大丫还是个孩子,杀鸡只能让陈芸动手,她按照前世的经验,先让大丫烧了一锅滚烫的热水,把那只老母鸡掐着嗓子烫死,又拔毛,开膛,弄得一片狼藉,像一场杀人案的现场。
“阿芸,你看起来真吓人。”
谢奕坐在床上围着被子,一眼不错的看着陈芸忙里忙外的扑腾,尤其是给鸡剖膛时溅了一身血,脸上雪白的肌肤也溅上了星星点点的血迹,看着格外的触目惊心。
他一大早起来后,坚持要和陈芸重新认识一次,知道了陈芸的名字后,这么喊她阿芸了。
陈芸抹了一把脸上的血迹,刚才的过程她也是在强忍着恶心的,院子里倒出了好几盆的血水,她大概能猜到自己这时候应该像个变态杀手一样了,此时听着谢奕的话,冷冷的笑了一下。
“还有更吓人的时候,若是你再不赶紧养好身体,恢复记忆,我把你也开膛放血。”
“然后把我吃掉?”
谢奕完全不在意陈芸的恐吓,笑容清澈的像夏日的湖水,对陈芸越来越喜欢,大方的敞开怀抱,表示随便她来欺负。
他已经很快的摸清楚陈芸的特点,知道她是这样嘴硬心软,其实对他很好很好,她一个侯府贵女,为了他能做到这么多,谢奕的心里又软又暖。
“做成汤喂狗!”
陈芸浑身血淋淋的,恶狠狠的瞪着谢奕,看上去不是一般的凶残,要过去掐一顿谢奕,但是对上他含笑的桃花眼,莫名其妙的也算了。
翻出屋子里女主人的一件外衫换了,陈芸让大丫炖鸡汤的功夫,自己又把染上血迹的衣服洗干净晾上。
幸好这个村子的院墙还算不低,不然陈芸一个陌生人在二柱子家大喇喇的洗衣服,被隔壁邻居看到,又是一场风波。
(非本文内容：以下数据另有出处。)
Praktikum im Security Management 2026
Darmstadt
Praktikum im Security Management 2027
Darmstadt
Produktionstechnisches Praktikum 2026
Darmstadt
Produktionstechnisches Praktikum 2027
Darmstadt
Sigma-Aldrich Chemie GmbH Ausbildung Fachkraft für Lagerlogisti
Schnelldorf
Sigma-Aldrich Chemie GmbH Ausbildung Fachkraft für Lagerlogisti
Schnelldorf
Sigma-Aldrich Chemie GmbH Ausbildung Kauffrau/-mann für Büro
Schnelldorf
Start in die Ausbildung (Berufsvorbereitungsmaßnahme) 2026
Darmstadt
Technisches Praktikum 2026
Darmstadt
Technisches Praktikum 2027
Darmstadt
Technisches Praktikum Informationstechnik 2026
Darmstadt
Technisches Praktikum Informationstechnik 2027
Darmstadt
大丫炖鸡汤时,香味传了出去,隔壁的两家人都闻到了,久不闻肉香的两家人,都在心里暗骂不已,牛婶和隔壁的花子婶,在外面砰砰砰的疯狂敲着门。
“柱子家的?你们回来了?”
听着外面的动静,陈芸傻了眼,没办法,只能忍着恶心进隔壁屋子,把二柱子拎出来,拿出匕首威胁他出声,把这两人赶走。
“敲什么敲?滚!”
刀尖杵到了眼睛前,刀刃闪着寒光,二柱子的额边渗出汗来,只能听话的照办。
二柱子的脾性一向不太好的,牛婶和花子婶没敲开门,只能大声的在外面骂骂咧咧的。
他们家都还有病歪歪的老人孩子呢,这么多年的邻居了,他们家吃上肉了,连碗汤都不分吗?简直太过分了!
“阿芸,要不把人放了吧……”
看着陈芸把外面的人打发走,又要重新把矮胖男人拖回去,谢奕看着他裤裆处屎尿的痕迹,还有屋子里散发出的恶臭,有点不忍的道。
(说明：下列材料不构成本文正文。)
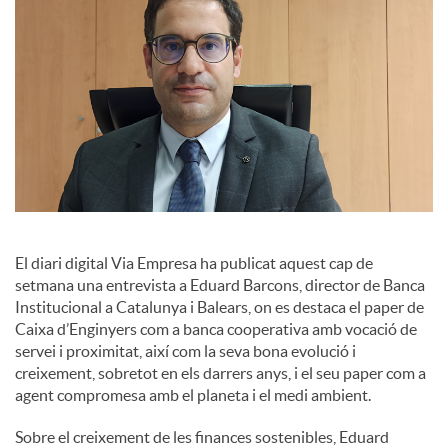
s
El diari digital Via Empresa ha publicat aquest cap de
setmana una entrevista a Eduard Barcons, director de Banca
Institucional a Catalunya i Balears, on es destaca el paper de
Caixa d’Enginyers com a banca cooperativa amb vocació de
servei i proximitat, així com la seva bona evolució i
creixement, sobretot en els darrers anys, i el seu paper com a
agent compromesa amb el planeta i el medi ambient.
Sobre el creixement de les finances sostenibles, Eduard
到底他们才是鸠占鹊巢的人,哪怕陈芸和他说过他们目前的情况,以及这个男人对她曾不怀好意,谢奕也觉得这惩罚也够了。
“蠢货闭嘴好吗?放了他,然后他叫来一堆村民,我们还能走得了吗?你要留下来给光棍当媳妇自己留下来,别拖累我。”
傻白甜又开始说胡话了,陈芸一边把二柱子往屋里推,一边毫不客气的怼了回去。
他要当圣母自己当,她可不能陪着他犯傻。
“怎么会……”
谢奕的声音软下来,看着男人可怜兮兮的被陈芸粗暴的按在椅子上绑起来,到底是没再说什么。
他虽然觉得阿芸这样很不好,做的有些过了,可是万一真的出现阿芸说的状况怎么办,他不能拿媳妇儿去冒险啊。
鸡汤做好后,陈芸端给谢奕一碗,自己喝了一碗,剩下的让大丫她们也来喝。
大牙受宠若惊的接连摇头,这么好的东西,她可不敢喝,那只鸡平日里可是娘的宝贝,因而陈芸怎么劝都不肯喝,只是给弟弟倒了一碗,喂给他喝了。
给谢奕热敷了一下脑袋后面的包,谢奕拽着陈芸的手撒娇说头好痒,浑身都痒,想洗澡。
他素来好洁,这两天都盖着脏乎乎的被子,衣服也没有换,因而觉得有点难忍。
陈芸因为他之前说了傻话,不想搭理他,加上他的烧刚退,不想再让他着凉,因而装作没听见,硬是把他的爪子捏开。
“阿芸,别生气嘛,是我的错。”
谢奕硬是缠着她下床,紧贴在她的背后,谄媚的道。
“滚开,别烦我。”
陈芸一脚踩在谢奕的脚上,然后看着他痛的在原地跳脚,这才觉得痛快不少。
她要收回之前觉得他还不错的话,这个二缺,身上哪里有萌点!
他刚才又犯蠢,简直除了拖后腿再也没别的用处。
陈芸一直板着脸,到了晚上开始在二柱子家里翻找钱物,拿着匕首重新进去威胁他们。